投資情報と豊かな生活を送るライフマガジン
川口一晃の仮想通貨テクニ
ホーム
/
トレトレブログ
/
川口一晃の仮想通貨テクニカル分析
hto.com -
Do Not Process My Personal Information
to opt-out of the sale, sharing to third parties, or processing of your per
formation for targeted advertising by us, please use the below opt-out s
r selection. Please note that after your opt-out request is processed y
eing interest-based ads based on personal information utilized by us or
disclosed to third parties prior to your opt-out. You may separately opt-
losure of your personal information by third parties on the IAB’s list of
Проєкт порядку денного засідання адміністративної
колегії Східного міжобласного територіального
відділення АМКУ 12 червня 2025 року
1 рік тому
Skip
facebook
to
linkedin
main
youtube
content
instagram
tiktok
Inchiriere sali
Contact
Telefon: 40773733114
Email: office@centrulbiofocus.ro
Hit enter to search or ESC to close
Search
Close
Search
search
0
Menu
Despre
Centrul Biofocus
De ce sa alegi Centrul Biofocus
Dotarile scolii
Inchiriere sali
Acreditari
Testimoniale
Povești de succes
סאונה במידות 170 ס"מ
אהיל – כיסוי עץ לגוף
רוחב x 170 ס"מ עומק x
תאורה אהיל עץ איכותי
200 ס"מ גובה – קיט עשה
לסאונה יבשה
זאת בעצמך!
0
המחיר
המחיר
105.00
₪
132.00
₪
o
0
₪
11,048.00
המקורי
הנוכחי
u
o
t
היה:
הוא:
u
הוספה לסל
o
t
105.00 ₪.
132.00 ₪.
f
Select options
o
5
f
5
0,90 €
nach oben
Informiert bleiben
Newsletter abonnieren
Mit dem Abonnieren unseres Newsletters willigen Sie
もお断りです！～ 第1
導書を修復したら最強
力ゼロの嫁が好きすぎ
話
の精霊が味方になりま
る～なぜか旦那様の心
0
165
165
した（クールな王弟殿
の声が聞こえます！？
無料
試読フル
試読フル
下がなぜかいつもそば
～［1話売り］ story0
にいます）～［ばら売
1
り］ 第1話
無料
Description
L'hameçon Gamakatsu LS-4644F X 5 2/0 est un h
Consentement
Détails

· · · · · · ·

== Work to complete ==
Filter the entries and keep only the lines holding "your".

== Worked solution ==
to opt-out of the sale, sharing to third parties, or processing of your per
r selection. Please note that after your opt-out request is processed y
disclosed to third parties prior to your opt-out. You may separately opt-
losure of your personal information by third parties on the IAB’s list of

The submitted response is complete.